September 30, 2012 at 01:43 AM · see if your luthier can swap the hardware out with either titanium or stainless fittings. Otherwise, a cloth or chamois covering is quite a conventional solution.

September 30, 2012 at 04:07 AM · We bought a Wittner hypoallergenic chin rest made in Germany. You can buy one online from Amazon, eBay, etc, or you can buy one from your local shop. It absolutely does work with no metal coming in contact with your child's skin.

It comes in side or center mount. It can be a bit small, but for a young student, it works just fine. The composite legs are a bit bulky and can make the violin a tight fit in a case if the length of the back is longer (e.g. 360 mm).

September 30, 2012 at 04:20 AM · By the way, if you do go the Wittner composite chin rest route, there are just a couple of standard shapes and heights to the chin rest, and most people use a side mount. If your daughter does well with a flatter type of chin rest, this will work for her, and you can always have a luthier remove parts of the composite to make it more comfortable. If she needs a different type of chin rest, then a solution like titanium hardware may work better.

September 30, 2012 at 04:34 AM · In addition to the options above, a popular method is to cover the metal of the chinrest with moleskin. Naturally you want avoid getting it on the violin if possible.

October 6, 2012 at 12:08 AM · I am also allergic, and found the best thing that worked for me, was to put cloth tape on the end button and the two metal strips. It works great, and I don't have to worry about using a silk cloth, or something attached to the chin rest. Good luck!

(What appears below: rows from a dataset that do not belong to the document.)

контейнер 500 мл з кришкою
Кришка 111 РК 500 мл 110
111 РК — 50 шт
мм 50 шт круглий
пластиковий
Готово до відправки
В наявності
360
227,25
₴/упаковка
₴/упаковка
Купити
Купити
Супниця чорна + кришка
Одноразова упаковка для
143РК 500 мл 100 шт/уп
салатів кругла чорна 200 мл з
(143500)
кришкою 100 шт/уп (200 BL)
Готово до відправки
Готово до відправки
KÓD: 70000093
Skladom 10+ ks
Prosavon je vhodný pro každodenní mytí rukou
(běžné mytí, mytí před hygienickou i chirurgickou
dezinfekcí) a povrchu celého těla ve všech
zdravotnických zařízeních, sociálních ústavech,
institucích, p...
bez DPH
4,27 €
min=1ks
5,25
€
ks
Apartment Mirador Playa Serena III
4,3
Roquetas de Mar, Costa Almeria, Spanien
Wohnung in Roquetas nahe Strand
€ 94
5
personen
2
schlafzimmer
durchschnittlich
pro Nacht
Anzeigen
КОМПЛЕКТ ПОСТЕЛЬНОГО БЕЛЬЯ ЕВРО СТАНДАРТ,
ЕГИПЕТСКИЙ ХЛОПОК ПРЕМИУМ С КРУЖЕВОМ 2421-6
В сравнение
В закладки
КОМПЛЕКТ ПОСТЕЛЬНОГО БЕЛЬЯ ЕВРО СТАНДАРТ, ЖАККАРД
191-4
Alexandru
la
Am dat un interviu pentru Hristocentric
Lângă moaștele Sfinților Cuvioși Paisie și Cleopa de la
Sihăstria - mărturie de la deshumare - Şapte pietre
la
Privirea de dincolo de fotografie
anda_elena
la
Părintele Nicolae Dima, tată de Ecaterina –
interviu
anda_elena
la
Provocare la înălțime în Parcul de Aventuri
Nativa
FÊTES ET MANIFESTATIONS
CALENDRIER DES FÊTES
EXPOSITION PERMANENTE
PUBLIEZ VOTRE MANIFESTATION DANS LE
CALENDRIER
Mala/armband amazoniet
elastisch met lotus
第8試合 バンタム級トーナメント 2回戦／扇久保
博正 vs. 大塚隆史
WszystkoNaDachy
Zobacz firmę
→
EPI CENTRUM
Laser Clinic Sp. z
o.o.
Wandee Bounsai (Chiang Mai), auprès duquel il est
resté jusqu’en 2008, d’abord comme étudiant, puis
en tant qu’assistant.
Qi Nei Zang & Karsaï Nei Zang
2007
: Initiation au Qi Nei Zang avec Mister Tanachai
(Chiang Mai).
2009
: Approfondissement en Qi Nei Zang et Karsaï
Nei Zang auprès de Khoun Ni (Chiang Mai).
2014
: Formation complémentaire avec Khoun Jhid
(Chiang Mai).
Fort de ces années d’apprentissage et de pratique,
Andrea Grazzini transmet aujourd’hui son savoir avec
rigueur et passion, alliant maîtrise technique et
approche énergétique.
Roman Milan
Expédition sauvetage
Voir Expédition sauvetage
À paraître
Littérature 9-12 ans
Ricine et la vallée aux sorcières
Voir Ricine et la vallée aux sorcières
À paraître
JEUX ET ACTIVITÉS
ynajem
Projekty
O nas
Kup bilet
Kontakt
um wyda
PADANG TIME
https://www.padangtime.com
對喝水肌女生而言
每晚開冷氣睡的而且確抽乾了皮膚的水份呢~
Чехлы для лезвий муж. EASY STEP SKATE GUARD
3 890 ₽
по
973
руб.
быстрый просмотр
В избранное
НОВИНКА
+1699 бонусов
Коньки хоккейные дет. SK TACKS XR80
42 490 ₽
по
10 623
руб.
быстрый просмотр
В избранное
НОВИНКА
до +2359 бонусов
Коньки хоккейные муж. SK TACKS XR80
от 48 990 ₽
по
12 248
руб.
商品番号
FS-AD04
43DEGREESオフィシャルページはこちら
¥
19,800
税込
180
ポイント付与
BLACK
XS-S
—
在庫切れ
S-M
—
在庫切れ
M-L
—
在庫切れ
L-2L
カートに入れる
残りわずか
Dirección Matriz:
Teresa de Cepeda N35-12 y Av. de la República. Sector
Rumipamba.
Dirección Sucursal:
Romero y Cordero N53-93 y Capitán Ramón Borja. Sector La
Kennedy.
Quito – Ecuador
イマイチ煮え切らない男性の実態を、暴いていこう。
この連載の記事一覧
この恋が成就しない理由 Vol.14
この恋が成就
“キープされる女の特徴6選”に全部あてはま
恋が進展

October 6, 2012 at 12:51 AM · Here is another vote for the Wittner side-mounted chin rest. I change the violin hold on-the-fly to compensate my physical limitations, and this chin rest is very flexible in turns of holding positions. I also tried their centered-mounted chin rest but it did not work as well as the side-mounted one for me.

October 6, 2012 at 01:53 AM · take the chinrest off and use a sponge with rubberbands similar to how you would use for a shoulder rest application.

December 21, 2012 at 08:00 PM · It might be a nickel/chrome allergy.

You can find chinrest supports that are gold-plated (they're not especially expensive). Gold allergy is rare but I don't know how fast the plating may wear off. Gold-plating plus a cloth might do the trick.

Many violinists use a cloth to cushion their skin. Some even use sponges rather than a hard shoulder rest that attaches to the violin. I've considered trying that myself since the fewer accessories you add to the violin (that could dampen or interfere with the vibrations) probably the better.

If your daughter is self-conscious about the cloth, either use a pattern that's "cool" with kids (a popular character, for example) or one that matches the color of the violin or regular chinrest. Often it's not the material itself, but the "look" of it that makes kids self-conscious. Perhaps your daughter could pick out the cloth herself.

December 23, 2012 at 12:10 AM · I have been finding more and more musicians with this problem lately for some reason and I have started using annodized aluminum or titanium for the chinrest feet and none of my musicians have had problems with my instruments since then with being allergic to the hardware. Titanium is more expensive though but one plus is that it is lighter.

December 23, 2012 at 01:19 AM · Andrew kochie is right. Titanium clamp is expensive. I am allergy to nickel, too....and now use a black titanium clamp, which is more expensive than my chinrest.

Before this, i covered the nickel clamp with a tissue, but it looks so weird....

December 23, 2012 at 11:54 AM · I'll agree that the titanium clamps solve the problem for most people, and can usually be retrofit to the existing chinrest, if one wants to keep that.

On the gold plated hardware I've seen, the gold can wear off rather quickly.